RECORDS TO PROCESS: Begin

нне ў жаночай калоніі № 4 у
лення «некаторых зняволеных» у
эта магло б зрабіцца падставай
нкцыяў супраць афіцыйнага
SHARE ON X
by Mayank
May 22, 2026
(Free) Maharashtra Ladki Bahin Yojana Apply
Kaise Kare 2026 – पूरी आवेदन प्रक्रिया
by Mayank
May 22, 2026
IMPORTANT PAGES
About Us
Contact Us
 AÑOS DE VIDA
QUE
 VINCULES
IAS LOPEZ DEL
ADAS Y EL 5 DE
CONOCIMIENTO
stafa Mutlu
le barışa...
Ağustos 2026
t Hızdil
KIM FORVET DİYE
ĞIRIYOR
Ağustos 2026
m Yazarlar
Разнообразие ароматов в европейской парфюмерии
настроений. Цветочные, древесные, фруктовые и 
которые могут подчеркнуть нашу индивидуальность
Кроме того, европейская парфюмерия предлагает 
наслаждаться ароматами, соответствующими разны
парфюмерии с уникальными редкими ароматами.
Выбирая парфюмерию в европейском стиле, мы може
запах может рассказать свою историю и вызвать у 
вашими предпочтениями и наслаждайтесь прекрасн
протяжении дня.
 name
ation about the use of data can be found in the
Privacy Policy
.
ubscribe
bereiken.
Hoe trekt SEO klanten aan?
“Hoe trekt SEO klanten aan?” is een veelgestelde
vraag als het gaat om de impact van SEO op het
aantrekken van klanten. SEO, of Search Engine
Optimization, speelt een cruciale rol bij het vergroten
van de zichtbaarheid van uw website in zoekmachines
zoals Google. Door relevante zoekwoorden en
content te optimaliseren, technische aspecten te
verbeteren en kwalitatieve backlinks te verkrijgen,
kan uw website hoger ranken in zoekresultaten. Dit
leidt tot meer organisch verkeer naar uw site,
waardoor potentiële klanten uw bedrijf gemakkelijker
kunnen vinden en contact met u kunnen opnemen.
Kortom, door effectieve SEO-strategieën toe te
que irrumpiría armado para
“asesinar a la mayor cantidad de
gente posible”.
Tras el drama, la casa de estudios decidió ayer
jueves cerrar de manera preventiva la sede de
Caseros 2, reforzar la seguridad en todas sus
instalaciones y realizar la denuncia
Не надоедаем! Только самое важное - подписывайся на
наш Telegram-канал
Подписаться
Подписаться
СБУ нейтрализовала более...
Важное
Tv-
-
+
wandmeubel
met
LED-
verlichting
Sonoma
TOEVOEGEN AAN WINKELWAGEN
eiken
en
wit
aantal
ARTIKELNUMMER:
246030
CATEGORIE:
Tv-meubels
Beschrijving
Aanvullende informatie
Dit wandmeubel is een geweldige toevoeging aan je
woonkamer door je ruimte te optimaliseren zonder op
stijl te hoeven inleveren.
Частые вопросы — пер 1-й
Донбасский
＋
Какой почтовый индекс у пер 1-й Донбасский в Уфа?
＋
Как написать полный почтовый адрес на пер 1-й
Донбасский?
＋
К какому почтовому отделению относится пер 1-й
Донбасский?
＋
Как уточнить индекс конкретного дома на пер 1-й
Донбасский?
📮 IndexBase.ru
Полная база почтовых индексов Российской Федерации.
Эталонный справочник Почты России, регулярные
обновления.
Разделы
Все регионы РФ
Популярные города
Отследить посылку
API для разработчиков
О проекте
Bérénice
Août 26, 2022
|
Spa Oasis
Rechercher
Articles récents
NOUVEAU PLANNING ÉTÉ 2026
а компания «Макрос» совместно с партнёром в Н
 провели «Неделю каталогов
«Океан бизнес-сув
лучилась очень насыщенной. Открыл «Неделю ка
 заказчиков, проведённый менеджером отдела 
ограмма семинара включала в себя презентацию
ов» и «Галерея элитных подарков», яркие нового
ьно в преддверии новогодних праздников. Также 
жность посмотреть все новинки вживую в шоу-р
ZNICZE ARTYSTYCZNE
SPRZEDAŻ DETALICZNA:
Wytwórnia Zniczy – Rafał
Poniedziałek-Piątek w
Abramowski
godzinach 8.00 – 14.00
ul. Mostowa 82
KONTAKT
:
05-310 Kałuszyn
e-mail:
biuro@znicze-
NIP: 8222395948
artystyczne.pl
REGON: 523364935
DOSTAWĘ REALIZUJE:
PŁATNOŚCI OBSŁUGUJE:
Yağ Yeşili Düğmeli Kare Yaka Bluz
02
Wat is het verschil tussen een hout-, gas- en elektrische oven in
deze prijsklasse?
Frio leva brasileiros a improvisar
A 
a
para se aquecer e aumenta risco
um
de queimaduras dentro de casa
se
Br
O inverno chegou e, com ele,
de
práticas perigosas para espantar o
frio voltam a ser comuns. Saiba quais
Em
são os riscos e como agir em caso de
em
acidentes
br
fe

RECORDS TO PROCESS: End

#### EXERCISE
Starting with the first line of the items and ending with the line that has "Optimization, speelt een", give each line as a row of a Markdown table with the columns No. and Line Text, skipping any blank lines.

#### OUTPUT FOR THIS TASK
| No. | Line Text |
|---|---|
| 1 | нне ў жаночай калоніі № 4 у |
| 2 | лення «некаторых зняволеных» у |
| 3 | эта магло б зрабіцца падставай |
| 4 | нкцыяў супраць афіцыйнага |
| 5 | SHARE ON X |
| 6 | by Mayank |
| 7 | May 22, 2026 |
| 8 | (Free) Maharashtra Ladki Bahin Yojana Apply |
| 9 | Kaise Kare 2026 – पूरी आवेदन प्रक्रिया |
| 10 | by Mayank |
| 11 | May 22, 2026 |
| 12 | IMPORTANT PAGES |
| 13 | About Us |
| 14 | Contact Us |
| 15 |  AÑOS DE VIDA |
| 16 | QUE |
| 17 |  VINCULES |
| 18 | IAS LOPEZ DEL |
| 19 | ADAS Y EL 5 DE |
| 20 | CONOCIMIENTO |
| 21 | stafa Mutlu |
| 22 | le barışa... |
| 23 | Ağustos 2026 |
| 24 | t Hızdil |
| 25 | KIM FORVET DİYE |
| 26 | ĞIRIYOR |
| 27 | Ağustos 2026 |
| 28 | m Yazarlar |
| 29 | Разнообразие ароматов в европейской парфюмерии |
| 30 | настроений. Цветочные, древесные, фруктовые и  |
| 31 | которые могут подчеркнуть нашу индивидуальность |
| 32 | Кроме того, европейская парфюмерия предлагает  |
| 33 | наслаждаться ароматами, соответствующими разны |
| 34 | парфюмерии с уникальными редкими ароматами. |
| 35 | Выбирая парфюмерию в европейском стиле, мы може |
| 36 | запах может рассказать свою историю и вызвать у  |
| 37 | вашими предпочтениями и наслаждайтесь прекрасн |
| 38 | протяжении дня. |
| 39 |  name |
| 40 | ation about the use of data can be found in the |
| 41 | Privacy Policy |
| 42 | . |
| 43 | ubscribe |
| 44 | bereiken. |
| 45 | Hoe trekt SEO klanten aan? |
| 46 | “Hoe trekt SEO klanten aan?” is een veelgestelde |
| 47 | vraag als het gaat om de impact van SEO op het |
| 48 | aantrekken van klanten. SEO, of Search Engine |
| 49 | Optimization, speelt een cruciale rol bij het vergroten |